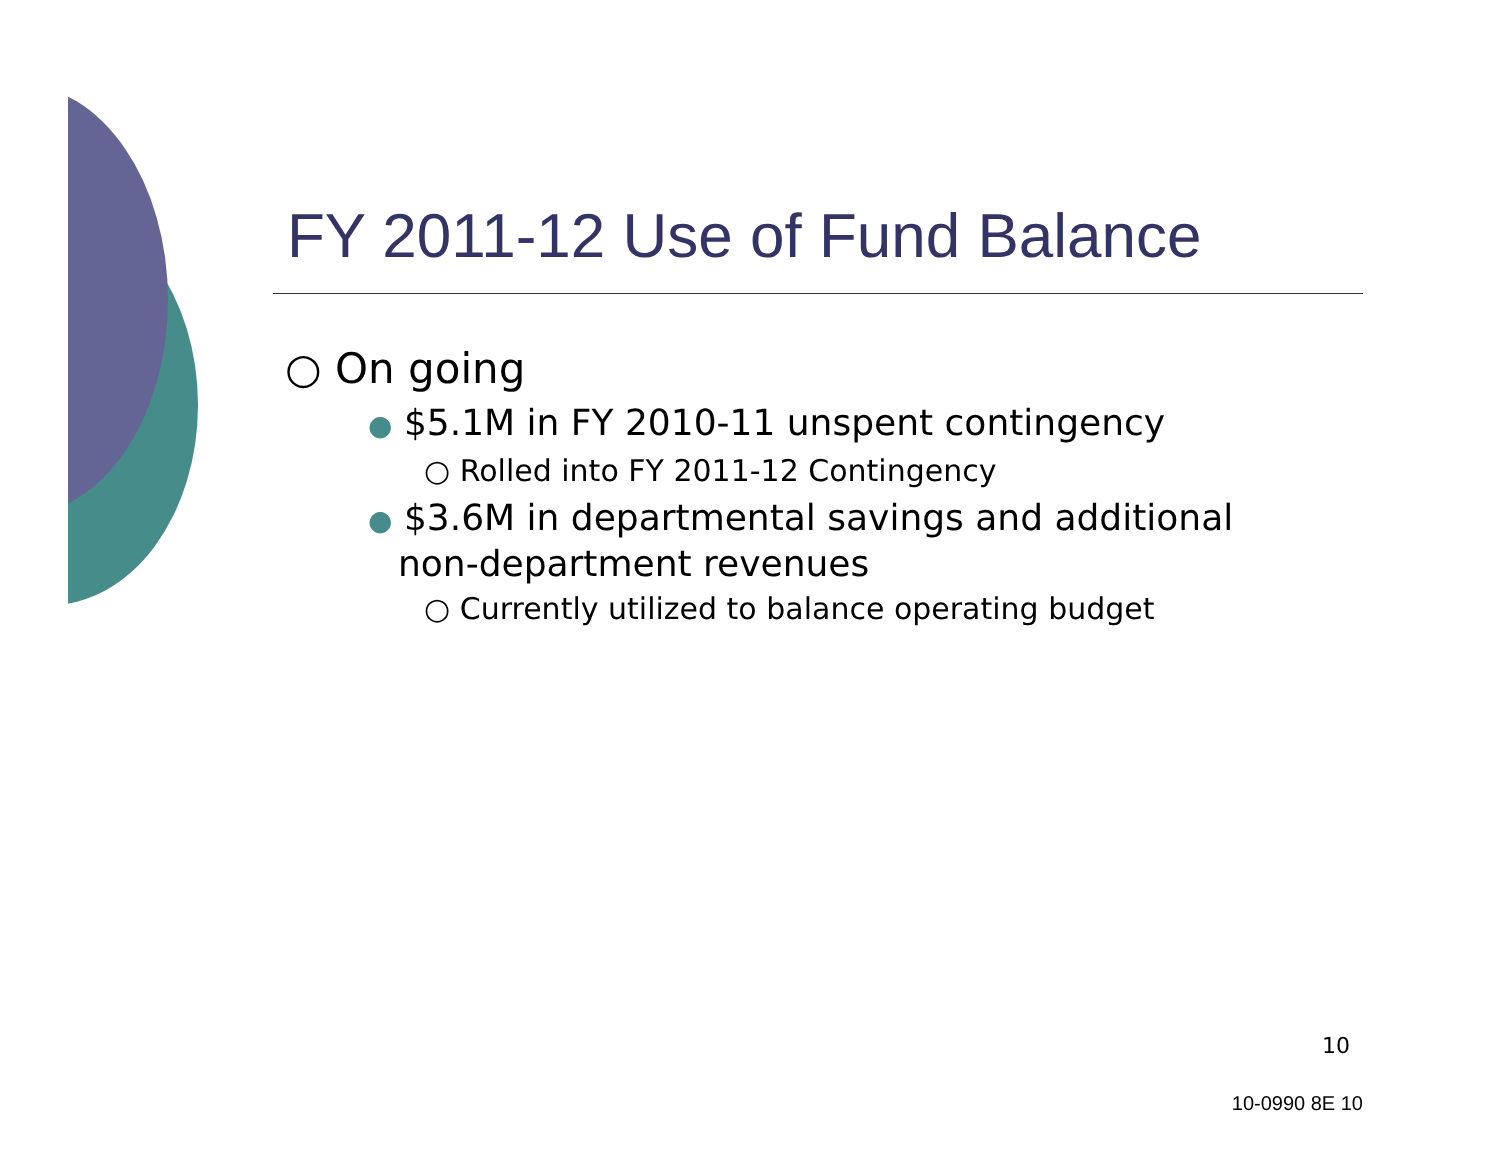FY 2011-12 Use of Fund Balance
○ On going
● $5.1M in FY 2010-11 unspent contingency
○ Rolled into FY 2011-12 Contingency
● $3.6M in departmental savings and additional
non-department revenues
○ Currently utilized to balance operating budget
10
10-0990 8E 10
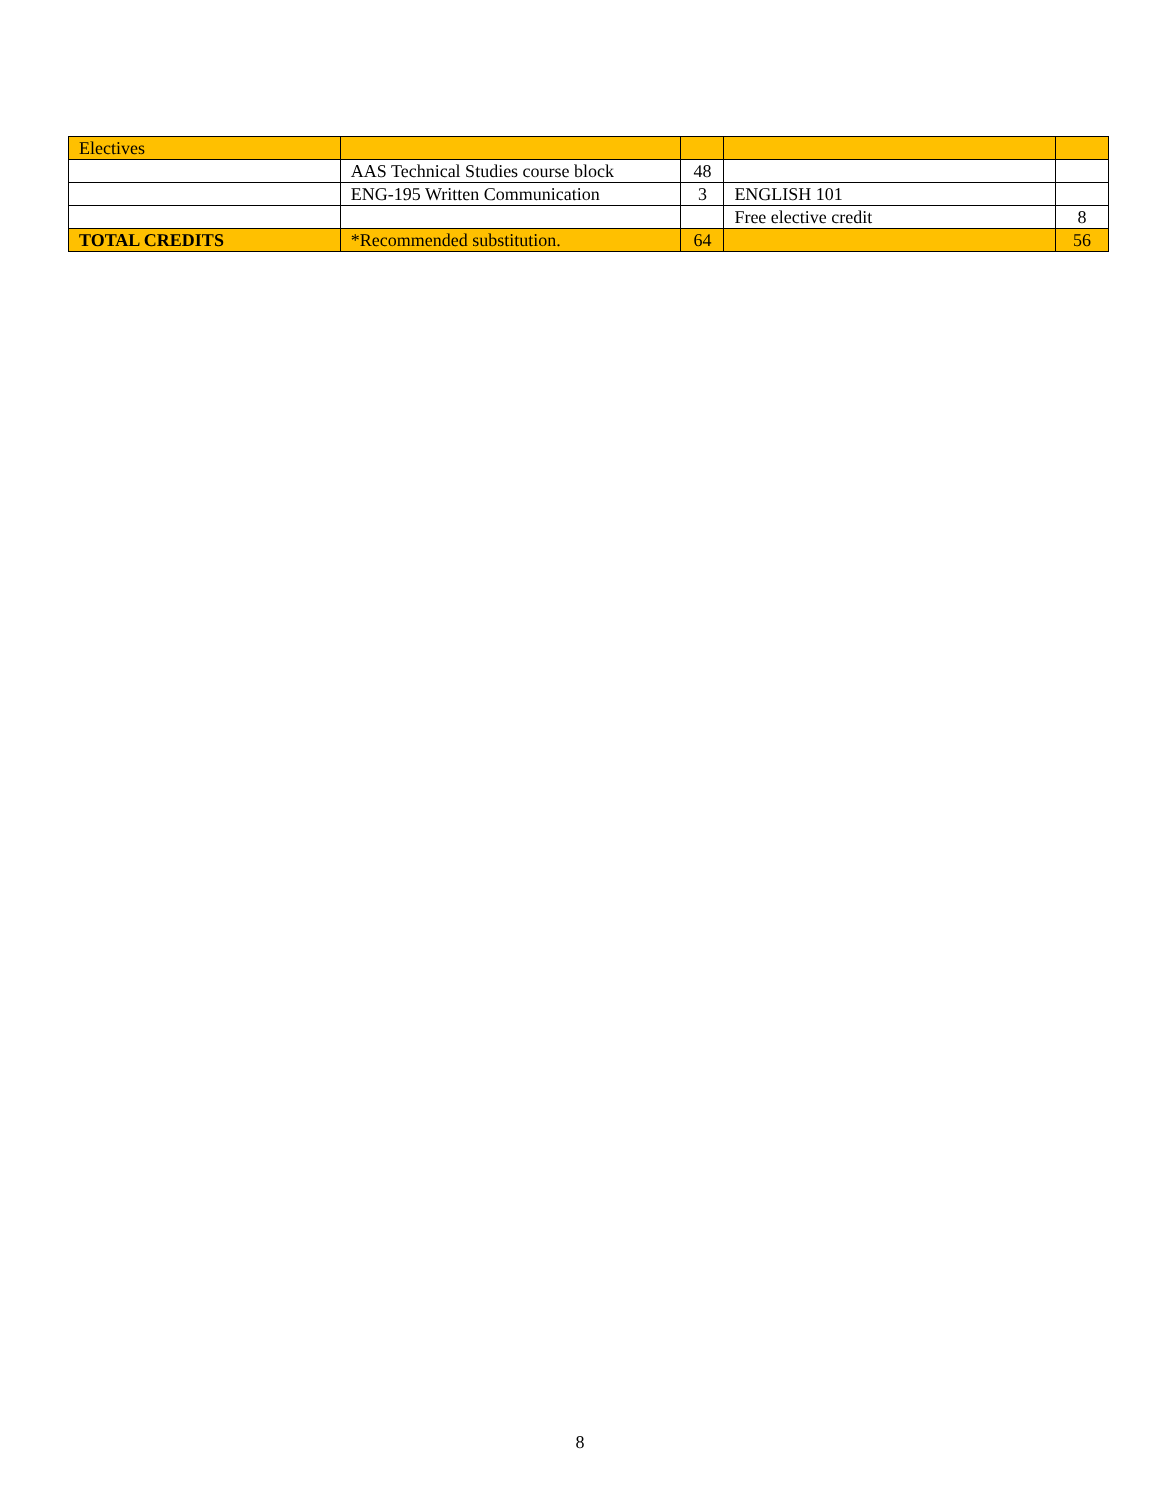| Electives | | | | |
| | AAS Technical Studies course block | 48 | | |
| | ENG-195 Written Communication | 3 | ENGLISH 101 | |
| | | | Free elective credit | 8 |
| TOTAL CREDITS | *Recommended substitution. | 64 | | 56 |
8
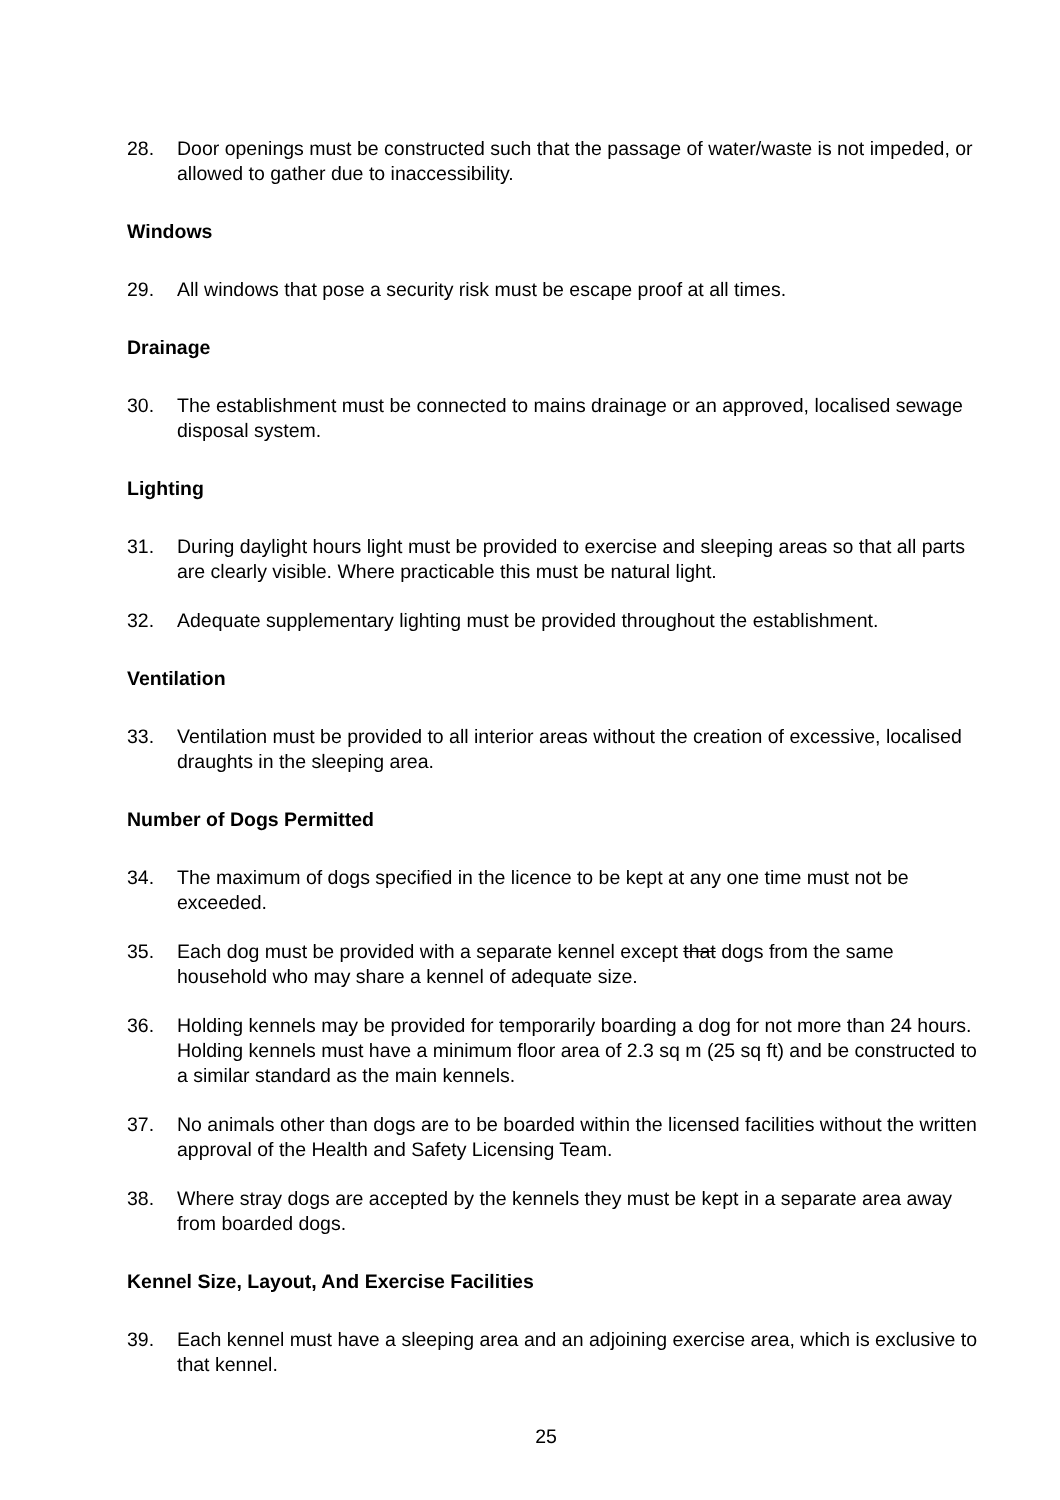28. Door openings must be constructed such that the passage of water/waste is not impeded, or allowed to gather due to inaccessibility.
Windows
29. All windows that pose a security risk must be escape proof at all times.
Drainage
30. The establishment must be connected to mains drainage or an approved, localised sewage disposal system.
Lighting
31. During daylight hours light must be provided to exercise and sleeping areas so that all parts are clearly visible. Where practicable this must be natural light.
32. Adequate supplementary lighting must be provided throughout the establishment.
Ventilation
33. Ventilation must be provided to all interior areas without the creation of excessive, localised draughts in the sleeping area.
Number of Dogs Permitted
34. The maximum of dogs specified in the licence to be kept at any one time must not be exceeded.
35. Each dog must be provided with a separate kennel except that dogs from the same household who may share a kennel of adequate size.
36. Holding kennels may be provided for temporarily boarding a dog for not more than 24 hours. Holding kennels must have a minimum floor area of 2.3 sq m (25 sq ft) and be constructed to a similar standard as the main kennels.
37. No animals other than dogs are to be boarded within the licensed facilities without the written approval of the Health and Safety Licensing Team.
38. Where stray dogs are accepted by the kennels they must be kept in a separate area away from boarded dogs.
Kennel Size, Layout, And Exercise Facilities
39. Each kennel must have a sleeping area and an adjoining exercise area, which is exclusive to that kennel.
25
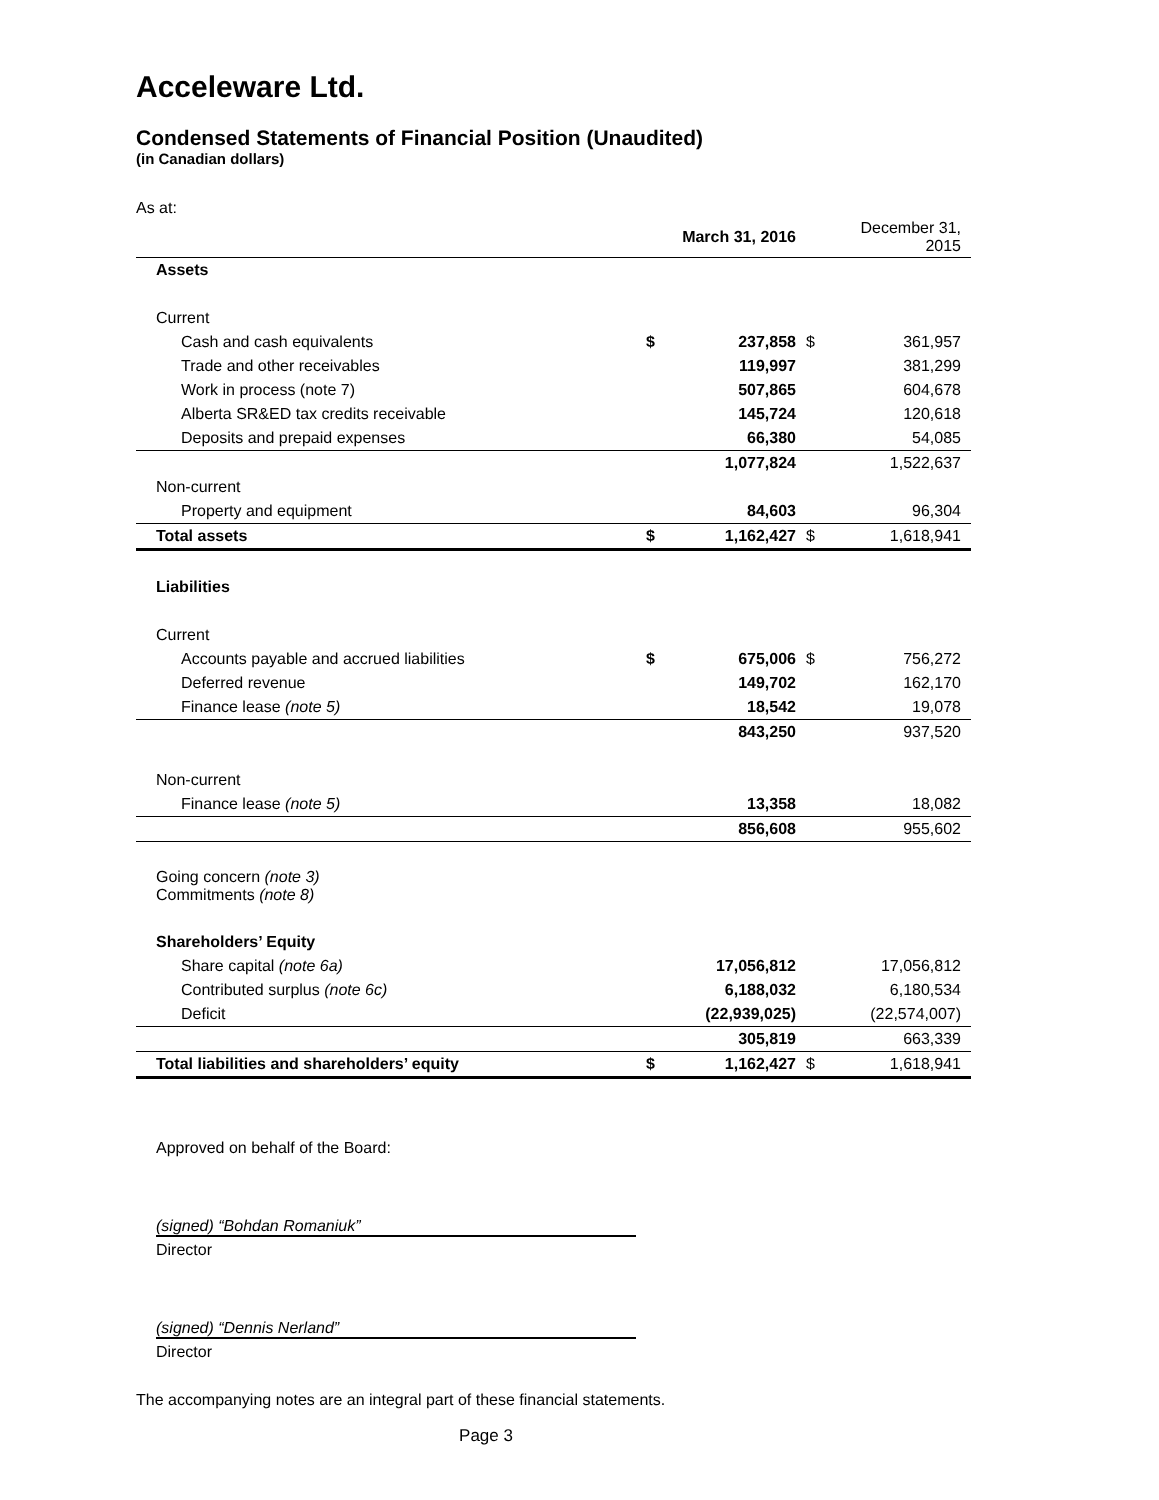Acceleware Ltd.
Condensed Statements of Financial Position (Unaudited)
(in Canadian dollars)
As at:
| | | March 31, 2016 | | December 31, 2015 |
| Assets | | | | |
| Current | | | | |
| Cash and cash equivalents | $ | 237,858 | $ | 361,957 |
| Trade and other receivables | | 119,997 | | 381,299 |
| Work in process (note 7) | | 507,865 | | 604,678 |
| Alberta SR&ED tax credits receivable | | 145,724 | | 120,618 |
| Deposits and prepaid expenses | | 66,380 | | 54,085 |
| | | 1,077,824 | | 1,522,637 |
| Non-current | | | | |
| Property and equipment | | 84,603 | | 96,304 |
| Total assets | $ | 1,162,427 | $ | 1,618,941 |
| Liabilities | | | | |
| Current | | | | |
| Accounts payable and accrued liabilities | $ | 675,006 | $ | 756,272 |
| Deferred revenue | | 149,702 | | 162,170 |
| Finance lease (note 5) | | 18,542 | | 19,078 |
| | | 843,250 | | 937,520 |
| Non-current | | | | |
| Finance lease (note 5) | | 13,358 | | 18,082 |
| | | 856,608 | | 955,602 |
| Going concern (note 3) Commitments (note 8) | | | | |
| Shareholders’ Equity | | | | |
| Share capital (note 6a) | | 17,056,812 | | 17,056,812 |
| Contributed surplus (note 6c) | | 6,188,032 | | 6,180,534 |
| Deficit | | (22,939,025) | | (22,574,007) |
| | | 305,819 | | 663,339 |
| Total liabilities and shareholders’ equity | $ | 1,162,427 | $ | 1,618,941 |
Approved on behalf of the Board:
(signed) “Bohdan Romaniuk”
Director
(signed) “Dennis Nerland”
Director
The accompanying notes are an integral part of these financial statements.
Page 3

• **WORK TASK**
Only those lines of the entries above that run from the line containing "149,702 | | 162,170 |" to the line containing "17,056,812 | | 17,056,812 |", both included, should be transcribed exactly.

• **SOLUTION FOR THIS EXERCISE**
| Deferred revenue | | 149,702 | | 162,170 |
| Finance lease (note 5) | | 18,542 | | 19,078 |
| | | 843,250 | | 937,520 |
| Non-current | | | | |
| Finance lease (note 5) | | 13,358 | | 18,082 |
| | | 856,608 | | 955,602 |
| Going concern (note 3) Commitments (note 8) | | | | |
| Shareholders’ Equity | | | | |
| Share capital (note 6a) | | 17,056,812 | | 17,056,812 |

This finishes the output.